Now, I rarely write a story with a specific market in mind. I’m usually driven by an idea or an image, something I want to see happen, or a character I want to follow in a certain situation. Then I have to build up story and conflict and plot around that starting point, and only when I’m mostly finished do I start thinking things like “What’s this all about, then? Where will I send it?”

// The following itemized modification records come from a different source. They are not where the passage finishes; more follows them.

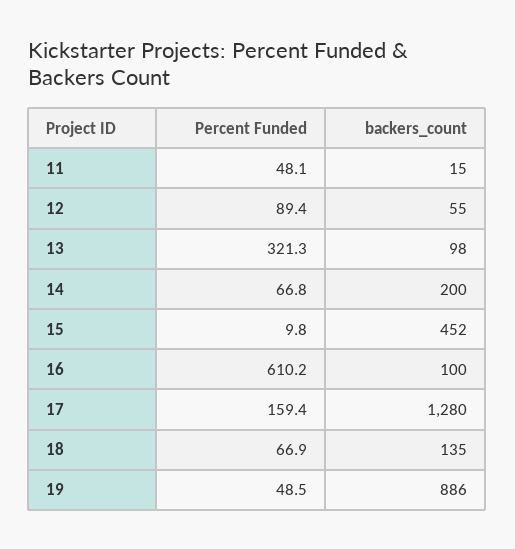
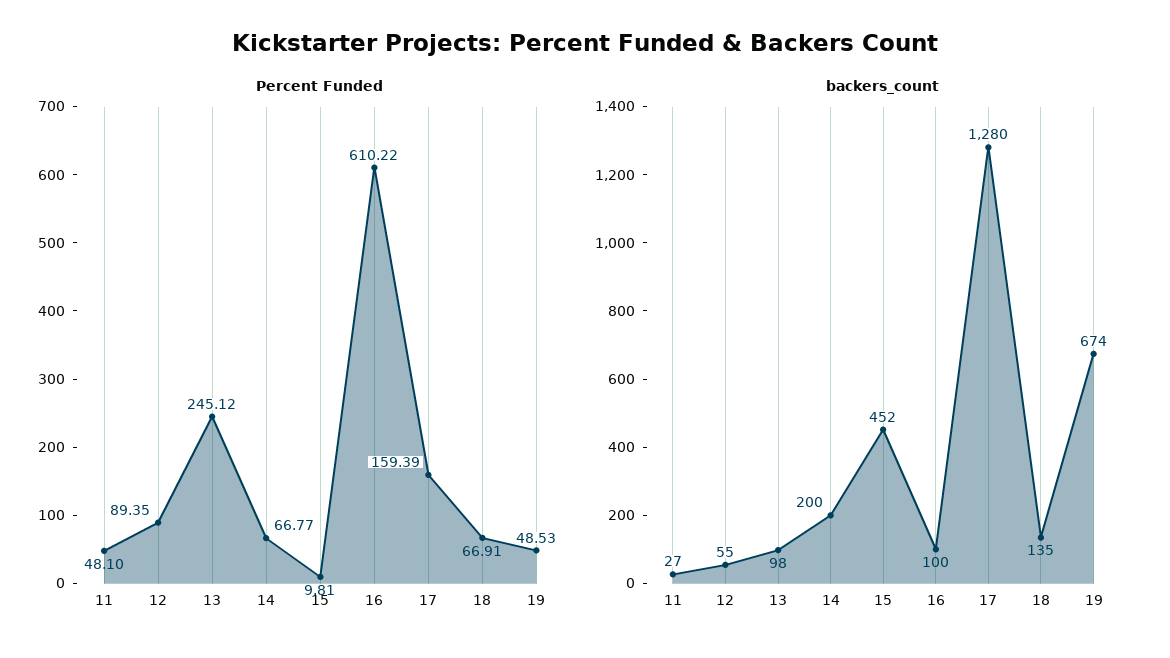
  {
    "Percent Funded": {
      "11": 48.1,
      "12": 89.35,
-     "13": 321.3,
+     "13": 245.12,
      "14": 66.77,
      "15": 9.81,
      "16": 610.22,
      "17": 159.39,
      "18": 66.91,
      "19": 48.53
    },
    "backers_count": {
-     "11": 15,
+     "11": 27,
      "12": 55,
      "13": 98,
      "14": 200,
      "15": 452,
      "16": 100,
      "17": 1280,
      "18": 135,
-     "19": 886
+     "19": 674
    }
  }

This time I made a conscious effort to write something less character-focused, more about plot, action and conflict. Plus I wanted technology and space travel to be prominent parts, because I really wanted to finally write a story I could see sending to Analog SF magazine. All these touchy-feely “literary SF” stories of mine, with people feeling ways about stuff, certainly have their technological components, and some of them even meet Analog editor Stanley Schmidt’s dictum that the “proper Analog story” shouldn’t function with the technology removed from it. But I wanted to write something that didn’t just sneak into eligibility as an Analog story, but was clearly, definitely about cool tech ideas, off-Earth locations, futuristic travel concepts, and a lot of focus on how human beings will one day travel from here to places very far away.

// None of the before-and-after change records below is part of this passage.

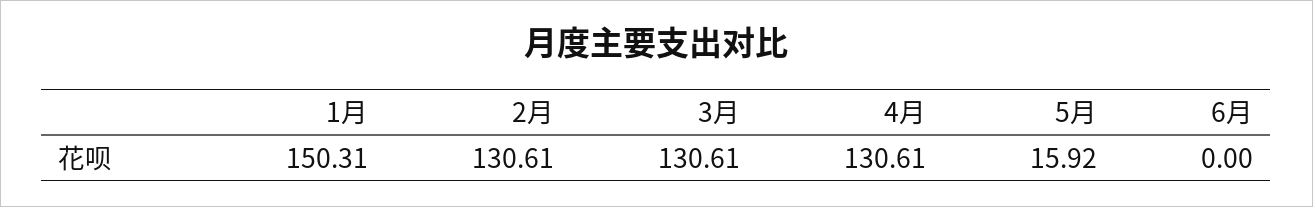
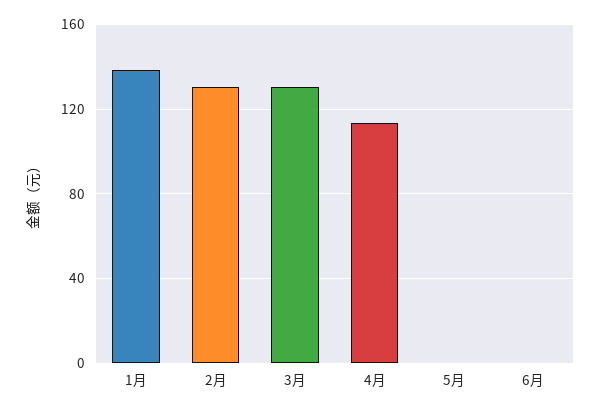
  {
-   "1月": 150.31,
+   "1月": 140,
    "2月": 130.61,
    "3月": 130.61,
-   "4月": 130.61,
+   "4月": 115,
-   "5月": 15.92,
+   "5月": 0,
    "6月": 0
  }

Now having finished the story, it’s occurred to me that I’m missing out on a potentially useful market for my stories by not submitting to Writers of the Future. I don’t normally enter contests, but I’m assured by all kinds of people who really do seem to know what they’re talking about that so long as you’re eligible for the WOTF contest (they only take stories from unpublished writers), you ought to enter. The prize money is good, and actually winning the thing, if you can pull it off, ends up being a nice platform to get people aware of you in a hurry. So, “the Analog story” ends up going to Writers of the Future first, and I’ll keep on entering this contest (it’s quarterly, with a mega-roundup contest for quarterly winners once per year) so long as I remain eligible.

Now I’m back to starting a few new stories I’ve had cooking, as well as revisiting some problematic or even “broken” stories I started previously and put on the shelf. I have two that are pretty close to being finished, so if I can wrap those up these next two weeks I may be in a position of actually finishing and submitting four new stories (counting the two just finished) in a period of a month. That would certainly be my greatest period of productivity, and would indicate that the extra hard work I’ve been putting in has been worthwhile.

Another Lost Weekend

My super-focused, productive “catching up on everything” weekend turned into a miserable “I’ve got a cold so I don’t care about anything and the world sucks” weekend instead.

Things are a bit better now, but I wasn’t able to tidy up the spare bedroom aka “writing studio,” and was barely able to work on my Writers of the Future contest story, which is due by the end of the month. At least I’ve got the thing below 10,000 words. I want to get it under 9,000 (even though the contest limit is something like 12,000 words), just because that’s where it ought to be. I’m about 1/3 of the way through, and the bigger cuts will come later, when I remove the pointless subplot about the main character interacting with a prostitute who happens to be fixated on him. The prostitute stays (in fact, the five prostitutes in the story are so cool, multi-colored like easter eggs) but the pointless flirtation that never goes anywhere gets cut. Otherwise the story is pretty much fully formed, and makes sense, and I just need to trim a bunch of words so it flows more smoothly.

Observation: plot-driven stories are so much easier to keep straight than stories that are all about how a character felt about something. Please remind me to take a break from the touchy-feely stuff and write more stories where people chase each other and fight and blow shit up.

I have two other stories that are this close to being finished, if I could just get past these two I’ve been sort of deadline-chasing on this month.

Today’s blog was going to be the “degrees of rejection” blog but this whole weekend was a washout anyway, so I’m just doing a hard reset, and we’ll move on to better things tomorrow.